▶ [SUPPLIED RECORDS]
------------------------

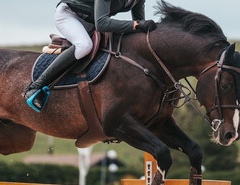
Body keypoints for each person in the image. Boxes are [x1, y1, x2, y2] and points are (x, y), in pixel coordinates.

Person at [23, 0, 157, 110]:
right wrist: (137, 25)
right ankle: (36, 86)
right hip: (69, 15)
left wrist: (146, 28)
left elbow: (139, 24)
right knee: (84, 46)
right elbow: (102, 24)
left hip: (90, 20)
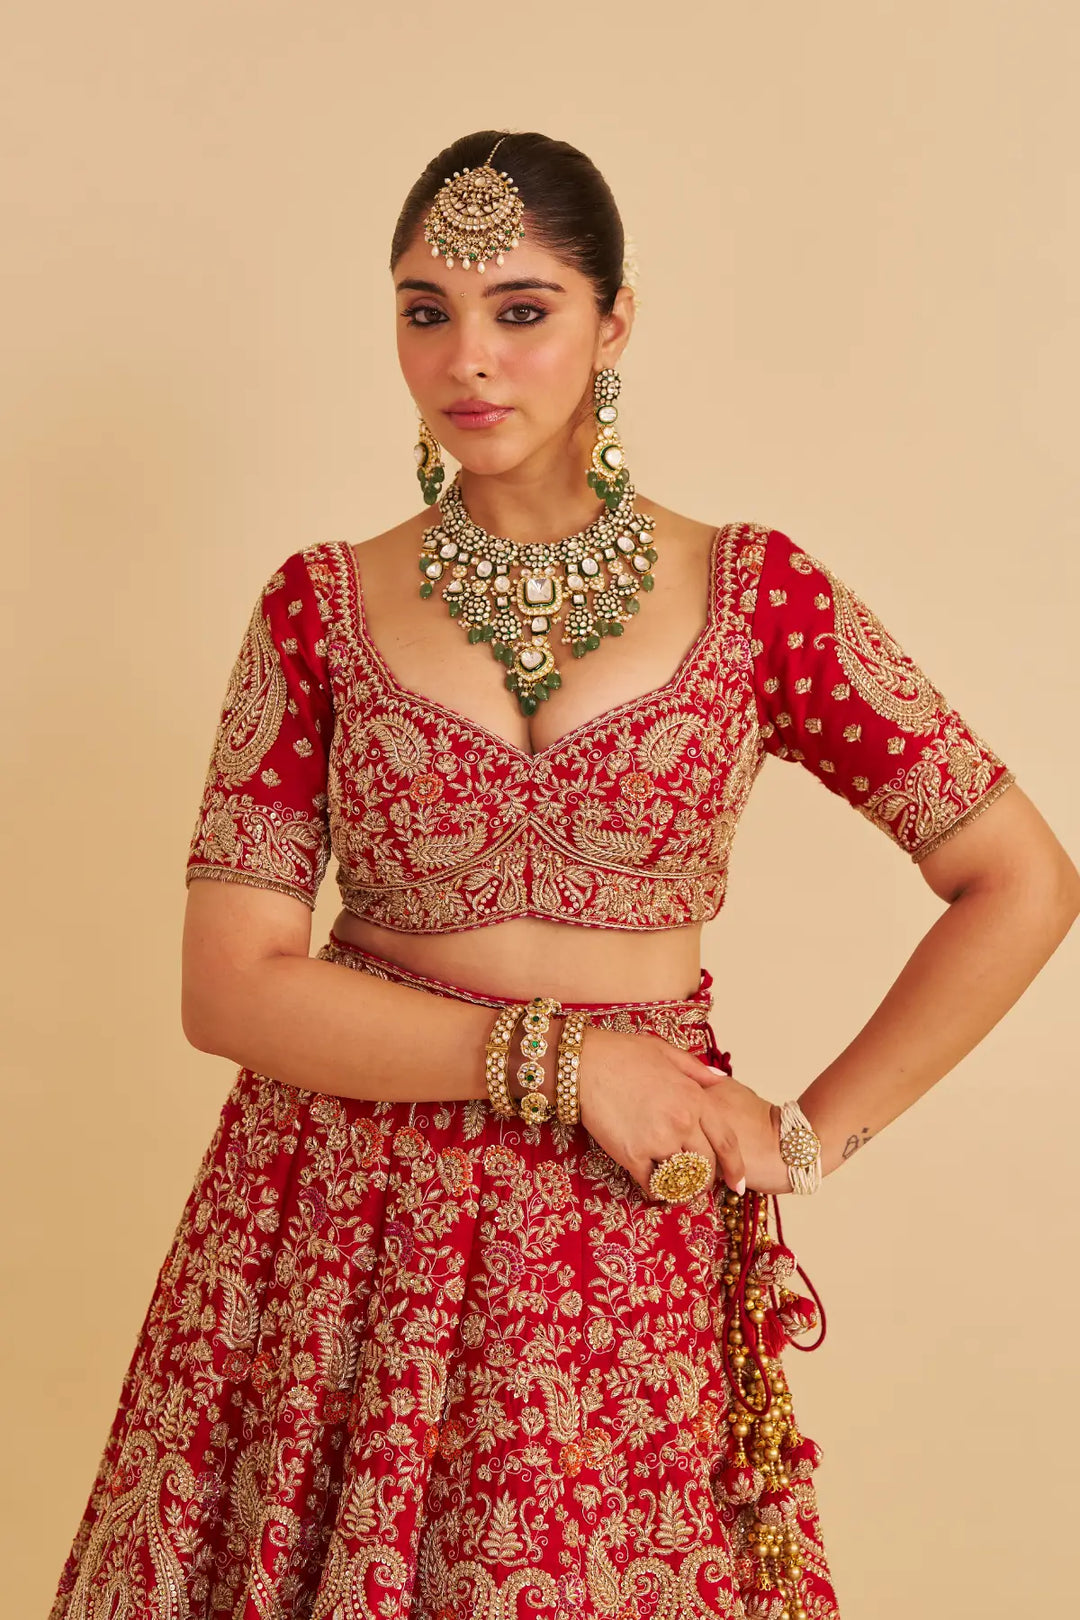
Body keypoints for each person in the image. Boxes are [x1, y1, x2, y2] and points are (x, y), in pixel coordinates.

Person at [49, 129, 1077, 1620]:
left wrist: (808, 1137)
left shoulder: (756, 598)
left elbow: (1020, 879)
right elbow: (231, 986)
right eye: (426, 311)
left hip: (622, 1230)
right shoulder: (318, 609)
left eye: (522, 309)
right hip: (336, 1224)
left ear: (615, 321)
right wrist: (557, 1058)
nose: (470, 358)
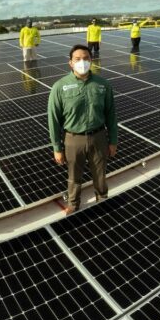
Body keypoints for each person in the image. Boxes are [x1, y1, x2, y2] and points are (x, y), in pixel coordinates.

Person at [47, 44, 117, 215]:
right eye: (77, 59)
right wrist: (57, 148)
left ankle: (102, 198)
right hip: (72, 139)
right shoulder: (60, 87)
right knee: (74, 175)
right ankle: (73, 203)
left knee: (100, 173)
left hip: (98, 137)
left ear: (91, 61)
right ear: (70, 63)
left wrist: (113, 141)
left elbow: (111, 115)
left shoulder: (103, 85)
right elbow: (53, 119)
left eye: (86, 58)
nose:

------------------------

▶ [YOUR ASSIGNMENT] Every line above should be duplicated exactly; the pictures are to be left out.

▶ [YOUR RESPONSE]
Body keypoints for each person in the image. Boxes are [x1, y1, x2, y2] and points are (x, y), in pixel coordinates.

Person at [23, 0, 157, 110]:
right wrist: (137, 25)
right ankle: (36, 86)
right hip: (69, 15)
left wrist: (146, 28)
left elbow: (139, 24)
right knee: (84, 46)
right elbow: (102, 24)
left hip: (90, 20)
Body keypoints for each person in the image. Boxes are [x1, y1, x2, y2] and points are (x, y), in pixel coordinates.

Person at [49, 129, 1077, 1620]:
left wrist: (808, 1137)
left shoulder: (756, 598)
left elbow: (1020, 879)
right elbow: (231, 986)
right eye: (426, 311)
left hip: (622, 1230)
right shoulder: (318, 609)
left eye: (522, 309)
right hip: (336, 1224)
left ear: (615, 321)
right wrist: (557, 1058)
nose: (470, 358)
Body keypoints for each person in the image. Boxes are [x1, y1, x2, y2] and points are (x, y), in pixel coordinates.

Person at [47, 44, 117, 215]:
right eye: (77, 59)
right wrist: (57, 148)
left ankle: (102, 198)
right hip: (72, 139)
right shoulder: (60, 87)
right knee: (74, 175)
right ankle: (73, 203)
left knee: (100, 173)
left hip: (98, 137)
left ear: (91, 61)
right ear: (70, 63)
left wrist: (113, 141)
left elbow: (111, 115)
left shoulder: (103, 85)
right elbow: (53, 119)
left eye: (86, 58)
nose:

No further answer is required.